The problem:
Reproduce the material word for word from the line holding "What is the highest" through its final line, inclusive. Leave the pictures out.

(Plotted data images)
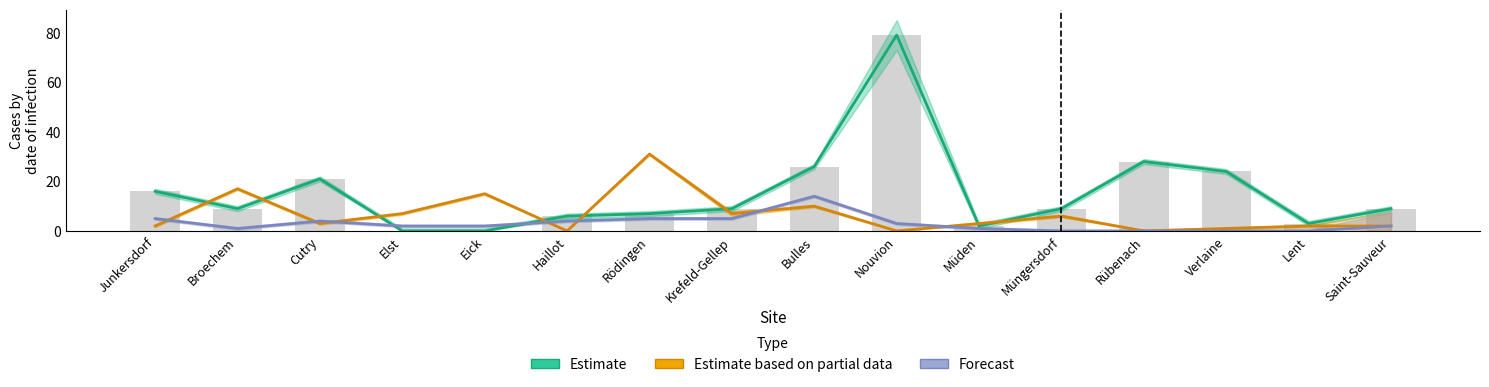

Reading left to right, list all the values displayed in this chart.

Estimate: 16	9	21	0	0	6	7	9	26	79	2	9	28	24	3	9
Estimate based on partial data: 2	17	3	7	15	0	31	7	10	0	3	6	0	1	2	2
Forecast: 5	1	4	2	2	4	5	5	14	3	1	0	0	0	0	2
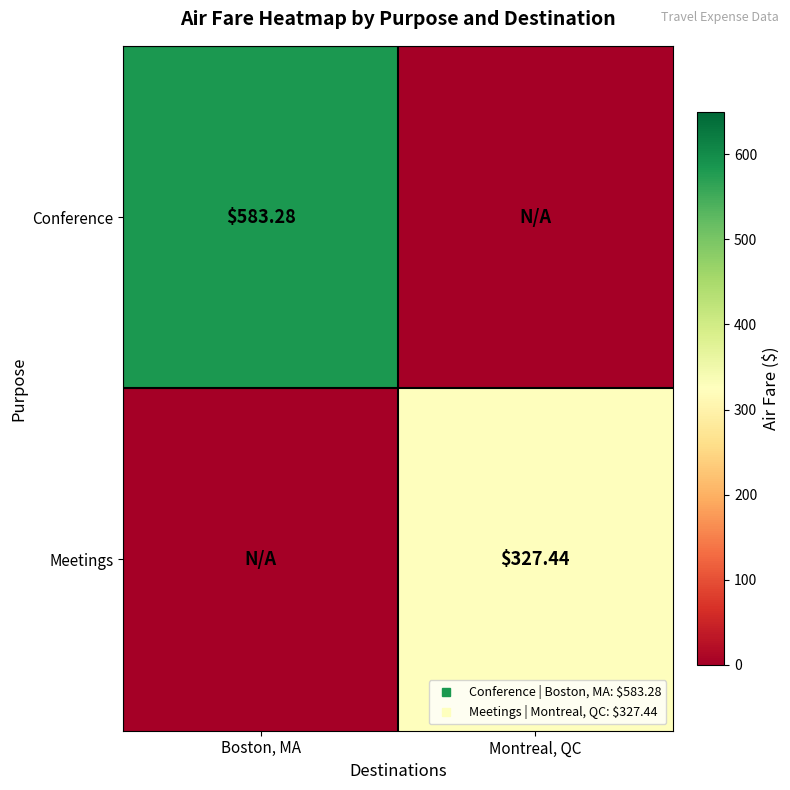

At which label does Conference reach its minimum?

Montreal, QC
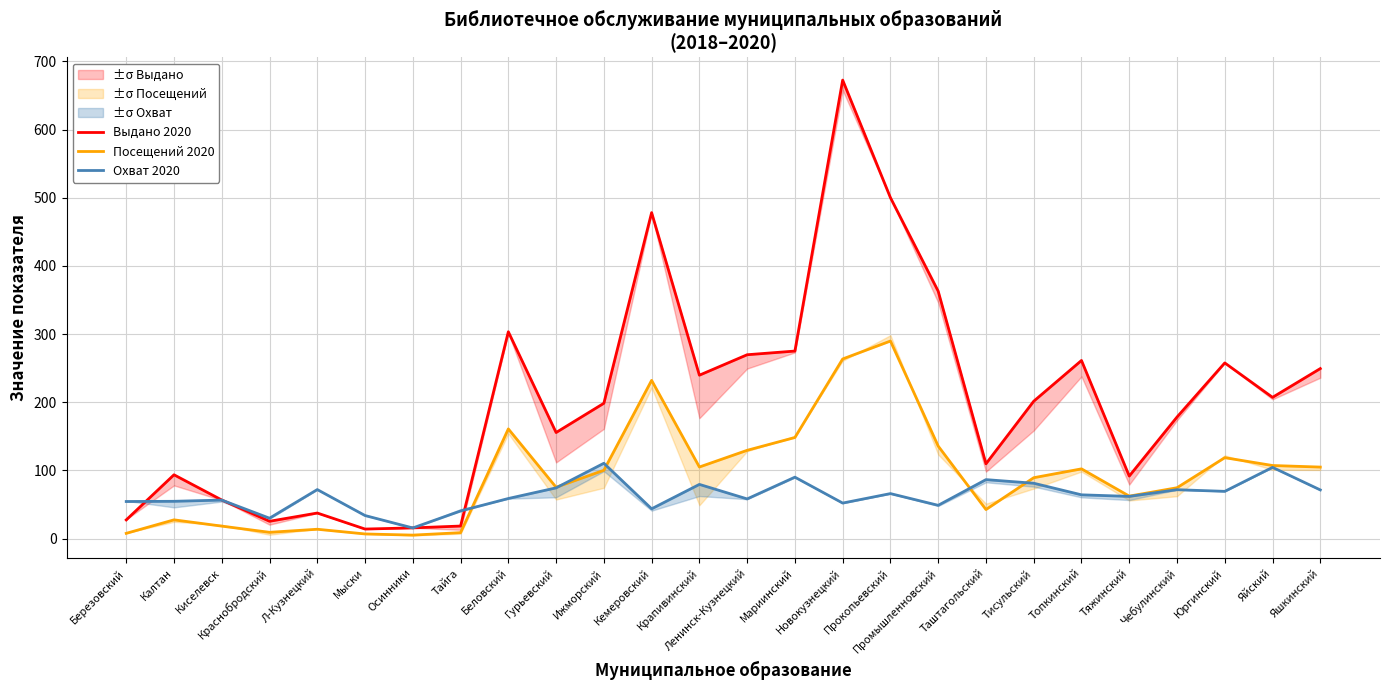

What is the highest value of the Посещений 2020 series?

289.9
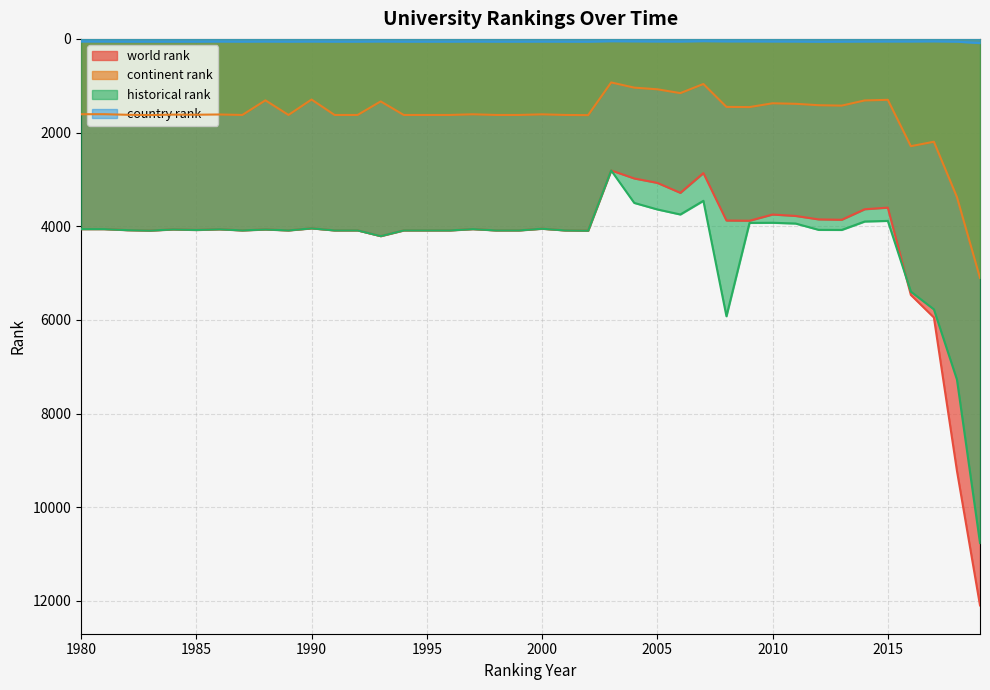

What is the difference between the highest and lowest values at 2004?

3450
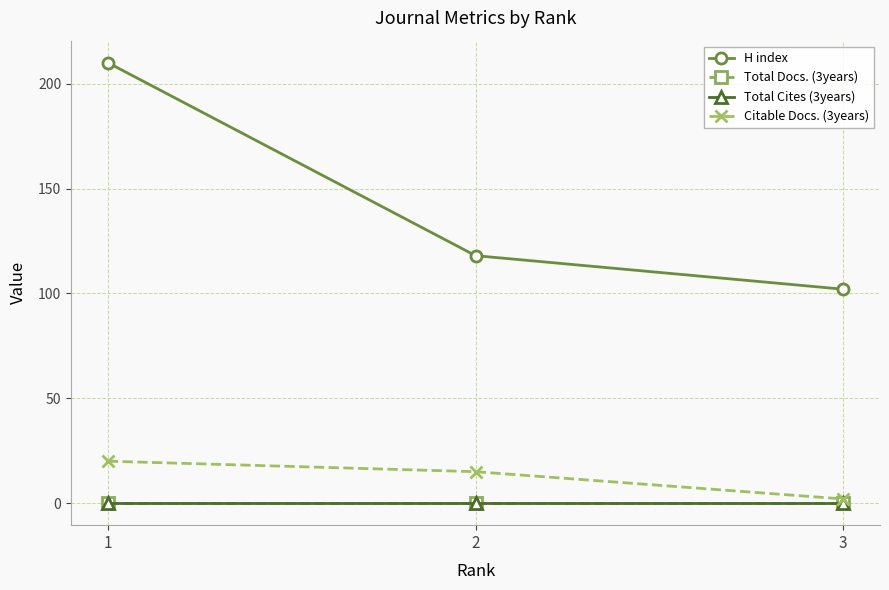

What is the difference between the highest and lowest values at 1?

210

Problem solution:
What is the highest value of the Посещений 2020 series?

289.9

What is the difference between the highest and lowest values at 2004?

3450

What is the difference between the highest and lowest values at 1?

210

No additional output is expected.